15 In all the circumstances, I see no reason in my discretion why I ought refuse to make the order sought. I accordingly will do so. I make the order for issue of a warrant for the arrest of Stephen Michael Larkin.

      **********

IN THE SUPREME COURT
OF NEW SOUTH WALES
EQUITY DIVISION
EQUITY LIST

CAMPBELL J

FRIDAY 15 MARCH 2002

5990/01 ACTWANE PTY LIMITED (IN LIQUIDATION) RECEIVER & MANAGER APPOINTED)

JUDGMENT

1 HIS HONOUR: I made an order earlier today for the issue of a bench warrant for the arrest of Dr Stephen Michael Larkin. Dr Larkin is presently before the Court in custody of the sheriff’s officer.

2 I am informed that the manner in which he came here was that he heard of the making of the order and voluntarily came to Court, and it was only once he was at Court that he was arrested by the sheriff’s officer. That arrest occurred while Dr Larkin was in the Registrar’s Court awaiting the start of the examination.
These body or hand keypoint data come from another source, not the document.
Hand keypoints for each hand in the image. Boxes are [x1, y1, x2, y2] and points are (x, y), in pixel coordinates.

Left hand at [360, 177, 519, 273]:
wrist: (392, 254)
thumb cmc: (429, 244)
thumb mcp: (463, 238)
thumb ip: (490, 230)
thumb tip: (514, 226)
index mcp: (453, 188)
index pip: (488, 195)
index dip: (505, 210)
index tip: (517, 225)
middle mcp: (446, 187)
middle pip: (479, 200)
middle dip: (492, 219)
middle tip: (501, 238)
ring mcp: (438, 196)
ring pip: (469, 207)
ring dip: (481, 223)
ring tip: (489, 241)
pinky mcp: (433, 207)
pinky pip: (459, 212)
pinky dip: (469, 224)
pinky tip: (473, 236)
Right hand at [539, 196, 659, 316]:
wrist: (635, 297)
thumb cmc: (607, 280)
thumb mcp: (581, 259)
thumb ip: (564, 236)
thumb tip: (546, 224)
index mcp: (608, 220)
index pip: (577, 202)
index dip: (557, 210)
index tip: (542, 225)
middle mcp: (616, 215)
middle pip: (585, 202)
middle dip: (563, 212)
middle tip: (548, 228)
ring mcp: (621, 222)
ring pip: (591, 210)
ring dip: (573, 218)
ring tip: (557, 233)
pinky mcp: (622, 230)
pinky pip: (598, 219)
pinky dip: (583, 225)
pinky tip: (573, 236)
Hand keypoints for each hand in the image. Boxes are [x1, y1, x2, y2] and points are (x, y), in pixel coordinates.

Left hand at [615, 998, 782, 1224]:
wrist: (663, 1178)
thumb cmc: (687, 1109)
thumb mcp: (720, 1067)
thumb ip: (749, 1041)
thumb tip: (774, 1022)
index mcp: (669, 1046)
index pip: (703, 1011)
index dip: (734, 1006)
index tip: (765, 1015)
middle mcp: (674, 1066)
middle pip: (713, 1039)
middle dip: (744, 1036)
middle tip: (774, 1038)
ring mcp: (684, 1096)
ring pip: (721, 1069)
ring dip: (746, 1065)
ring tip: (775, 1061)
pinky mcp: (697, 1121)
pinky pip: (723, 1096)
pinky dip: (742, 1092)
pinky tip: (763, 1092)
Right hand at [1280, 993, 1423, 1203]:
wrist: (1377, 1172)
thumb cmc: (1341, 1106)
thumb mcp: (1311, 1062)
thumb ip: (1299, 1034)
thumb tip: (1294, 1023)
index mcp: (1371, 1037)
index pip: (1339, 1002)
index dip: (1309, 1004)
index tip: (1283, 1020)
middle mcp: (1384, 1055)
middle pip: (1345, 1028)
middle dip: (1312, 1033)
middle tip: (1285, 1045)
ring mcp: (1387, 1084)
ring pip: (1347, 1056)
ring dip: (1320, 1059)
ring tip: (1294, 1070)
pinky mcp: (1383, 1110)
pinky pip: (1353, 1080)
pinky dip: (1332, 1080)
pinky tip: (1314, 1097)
3 Mr Braham, for the examiner, makes application that Dr Larkin be put on remand in custody, as that is the only way of ensuring that he will continue to attend the Court at the resumed hearing.

4 It is presently 5 to 4 in the afternoon, so there will be little time for examination to continue this afternoon, though there will be some. I gather that the examination would be able to continue next Tuesday.
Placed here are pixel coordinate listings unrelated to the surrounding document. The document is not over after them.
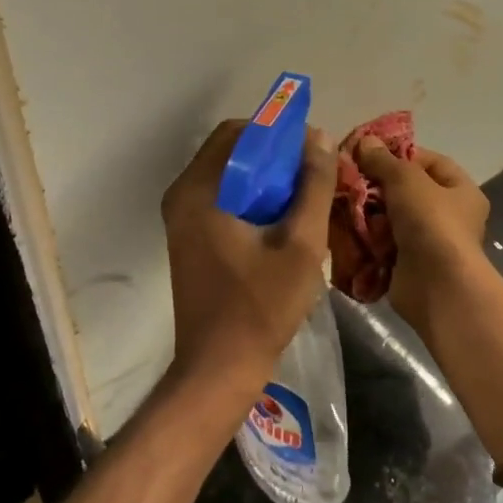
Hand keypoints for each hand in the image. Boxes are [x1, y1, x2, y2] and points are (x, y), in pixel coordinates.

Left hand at [160, 121, 336, 416]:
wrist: (218, 370)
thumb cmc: (260, 307)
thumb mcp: (301, 245)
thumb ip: (314, 186)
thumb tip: (320, 138)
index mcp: (199, 189)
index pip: (238, 132)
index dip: (277, 132)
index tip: (311, 150)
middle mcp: (182, 194)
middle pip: (232, 150)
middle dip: (273, 154)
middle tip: (311, 173)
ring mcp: (182, 216)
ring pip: (229, 174)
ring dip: (265, 175)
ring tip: (303, 194)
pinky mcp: (189, 235)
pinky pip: (223, 196)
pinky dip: (252, 195)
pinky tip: (282, 217)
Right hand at [350, 137, 491, 331]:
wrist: (436, 287)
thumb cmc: (431, 223)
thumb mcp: (406, 179)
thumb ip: (383, 160)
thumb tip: (366, 141)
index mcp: (460, 190)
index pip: (429, 161)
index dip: (399, 154)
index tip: (368, 153)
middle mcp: (449, 215)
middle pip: (406, 190)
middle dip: (377, 185)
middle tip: (349, 178)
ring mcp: (428, 242)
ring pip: (391, 217)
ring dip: (368, 211)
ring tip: (343, 202)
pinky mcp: (408, 264)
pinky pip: (382, 243)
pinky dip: (366, 237)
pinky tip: (345, 227)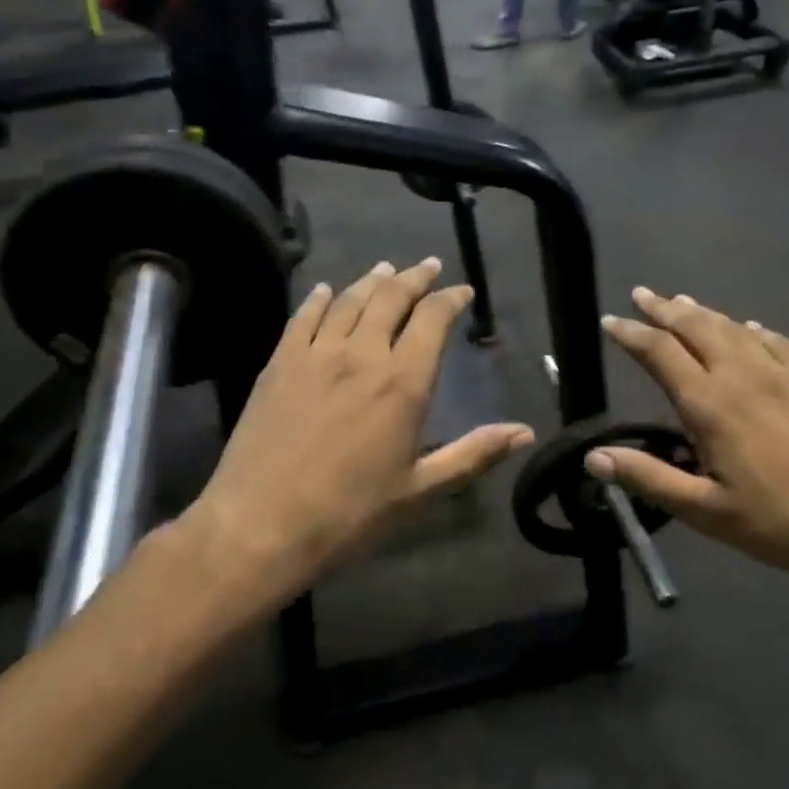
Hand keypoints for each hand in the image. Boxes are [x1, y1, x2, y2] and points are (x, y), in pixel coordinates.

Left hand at [178, 258, 533, 612]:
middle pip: (391, 298)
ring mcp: (316, 355)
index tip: (461, 290)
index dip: (450, 299)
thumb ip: (474, 453)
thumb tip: (525, 432)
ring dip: (371, 280)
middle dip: (414, 278)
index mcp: (403, 382)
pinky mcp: (279, 364)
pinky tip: (325, 290)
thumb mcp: (421, 490)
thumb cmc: (350, 513)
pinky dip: (319, 299)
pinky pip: (303, 318)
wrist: (262, 524)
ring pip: (349, 300)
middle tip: (427, 265)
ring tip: (385, 268)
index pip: (432, 319)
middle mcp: (362, 354)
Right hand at [592, 288, 788, 590]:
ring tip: (683, 302)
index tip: (609, 321)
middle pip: (697, 327)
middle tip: (642, 294)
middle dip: (664, 309)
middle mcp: (744, 375)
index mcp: (711, 405)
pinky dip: (751, 329)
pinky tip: (750, 329)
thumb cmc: (784, 522)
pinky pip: (776, 340)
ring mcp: (786, 373)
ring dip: (703, 312)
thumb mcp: (707, 512)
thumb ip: (649, 479)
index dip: (631, 333)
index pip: (660, 353)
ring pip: (734, 327)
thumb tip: (593, 457)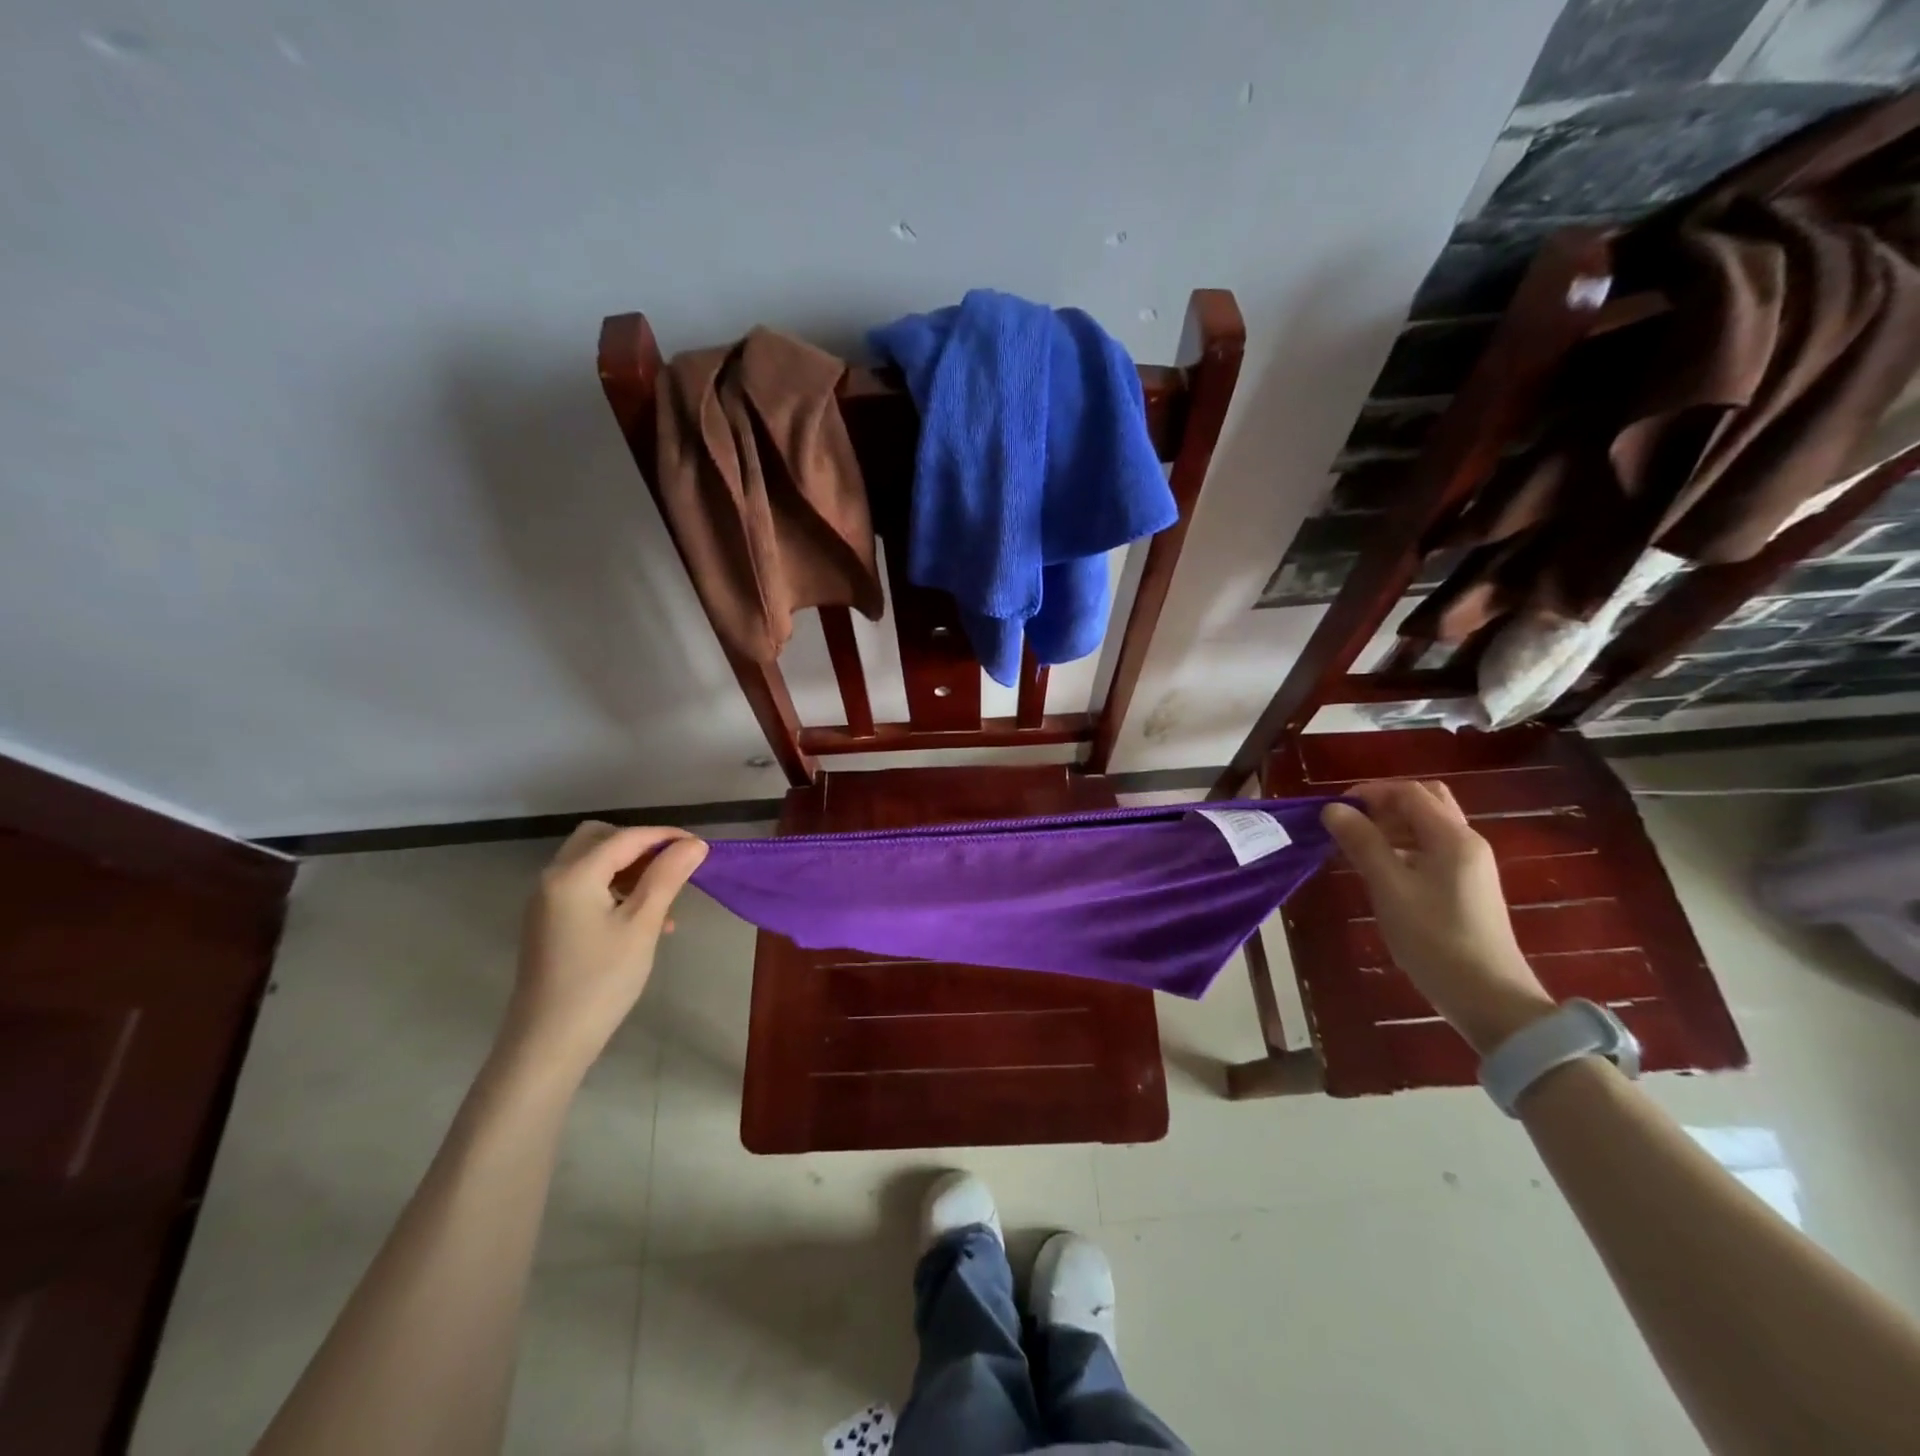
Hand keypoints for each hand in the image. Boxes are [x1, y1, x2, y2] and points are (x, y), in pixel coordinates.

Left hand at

5 I have given consideration to Mr Braham’s application. I accept the submission which Mr Kidd put to me that for someone to be retained in custody it is a particularly serious matter; indeed, he put that it was an extreme matter. Likewise, though, the failure to obey a Court order which has not been set aside is a particularly serious matter.

6 There are powers of the Court under the laws of contempt to punish those who do not obey Court’s orders and it is very important that any order of a superior Court should be obeyed unless and until such time as it is set aside.
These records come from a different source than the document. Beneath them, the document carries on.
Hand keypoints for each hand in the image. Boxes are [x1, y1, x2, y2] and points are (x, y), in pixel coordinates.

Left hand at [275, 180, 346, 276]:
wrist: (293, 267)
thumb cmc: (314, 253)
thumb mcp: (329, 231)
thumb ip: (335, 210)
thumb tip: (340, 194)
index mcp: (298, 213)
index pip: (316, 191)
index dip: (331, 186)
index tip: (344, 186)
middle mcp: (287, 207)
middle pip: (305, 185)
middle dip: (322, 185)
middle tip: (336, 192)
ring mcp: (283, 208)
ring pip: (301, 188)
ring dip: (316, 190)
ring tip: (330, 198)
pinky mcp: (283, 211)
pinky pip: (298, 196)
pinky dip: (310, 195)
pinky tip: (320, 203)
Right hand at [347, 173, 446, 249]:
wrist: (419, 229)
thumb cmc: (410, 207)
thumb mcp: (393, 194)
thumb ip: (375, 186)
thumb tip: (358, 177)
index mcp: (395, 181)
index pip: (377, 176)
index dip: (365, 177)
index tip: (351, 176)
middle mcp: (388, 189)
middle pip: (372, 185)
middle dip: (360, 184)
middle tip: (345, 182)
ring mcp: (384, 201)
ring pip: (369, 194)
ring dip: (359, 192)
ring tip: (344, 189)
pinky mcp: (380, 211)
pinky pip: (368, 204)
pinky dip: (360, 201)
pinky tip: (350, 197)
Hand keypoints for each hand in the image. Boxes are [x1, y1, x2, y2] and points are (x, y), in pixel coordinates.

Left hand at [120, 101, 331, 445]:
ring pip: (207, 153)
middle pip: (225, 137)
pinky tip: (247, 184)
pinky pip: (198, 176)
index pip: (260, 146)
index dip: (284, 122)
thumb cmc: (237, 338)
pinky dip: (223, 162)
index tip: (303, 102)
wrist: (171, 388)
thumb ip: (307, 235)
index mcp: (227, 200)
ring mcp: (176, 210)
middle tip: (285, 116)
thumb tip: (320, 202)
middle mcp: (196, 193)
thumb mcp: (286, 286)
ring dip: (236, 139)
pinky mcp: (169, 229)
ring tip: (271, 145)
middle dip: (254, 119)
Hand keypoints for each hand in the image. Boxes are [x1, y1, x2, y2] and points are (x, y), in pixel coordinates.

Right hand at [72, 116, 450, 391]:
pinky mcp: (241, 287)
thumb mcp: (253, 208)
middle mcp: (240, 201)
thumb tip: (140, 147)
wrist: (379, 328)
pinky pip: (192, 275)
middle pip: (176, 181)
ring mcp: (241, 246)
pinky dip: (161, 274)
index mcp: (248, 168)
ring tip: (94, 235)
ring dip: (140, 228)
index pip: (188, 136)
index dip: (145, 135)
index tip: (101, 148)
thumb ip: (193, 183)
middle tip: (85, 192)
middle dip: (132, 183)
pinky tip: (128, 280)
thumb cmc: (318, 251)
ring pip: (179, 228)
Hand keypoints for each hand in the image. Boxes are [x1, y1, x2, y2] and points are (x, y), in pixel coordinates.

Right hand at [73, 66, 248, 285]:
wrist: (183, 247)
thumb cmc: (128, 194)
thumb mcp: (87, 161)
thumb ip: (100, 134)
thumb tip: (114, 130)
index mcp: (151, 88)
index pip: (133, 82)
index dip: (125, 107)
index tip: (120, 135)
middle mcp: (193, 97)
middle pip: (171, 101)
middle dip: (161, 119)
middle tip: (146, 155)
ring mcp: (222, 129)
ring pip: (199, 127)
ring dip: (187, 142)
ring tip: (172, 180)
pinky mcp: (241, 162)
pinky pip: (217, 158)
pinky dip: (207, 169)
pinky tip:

7 In the circumstances of the present case, however, and in particular bearing in mind that Dr Larkin voluntarily came to Court on hearing of the making of the order, I would not exercise any power to require him to be kept in custody.

8 In making this decision I have assumed, without deciding, that such power exists. In the circumstances, I discharge the bench warrant.

9 The basis on which I do so is that I am informed that Dr Larkin is prepared to proffer to the Court an undertaking to attend the examination this afternoon and whenever the examination is adjourned to from time to time unless and until he is released from this undertaking.

10 Do you give that undertaking to the Court on behalf of Dr Larkin, Mr Kidd?


      KIDD: I do, your Honour.

11 That undertaking to the Court is given by Mr Kidd on behalf of Dr Larkin. The bench warrant having been discharged, Dr Larkin is now free from custody.

12 The Court will now adjourn so that the examination proceedings can continue.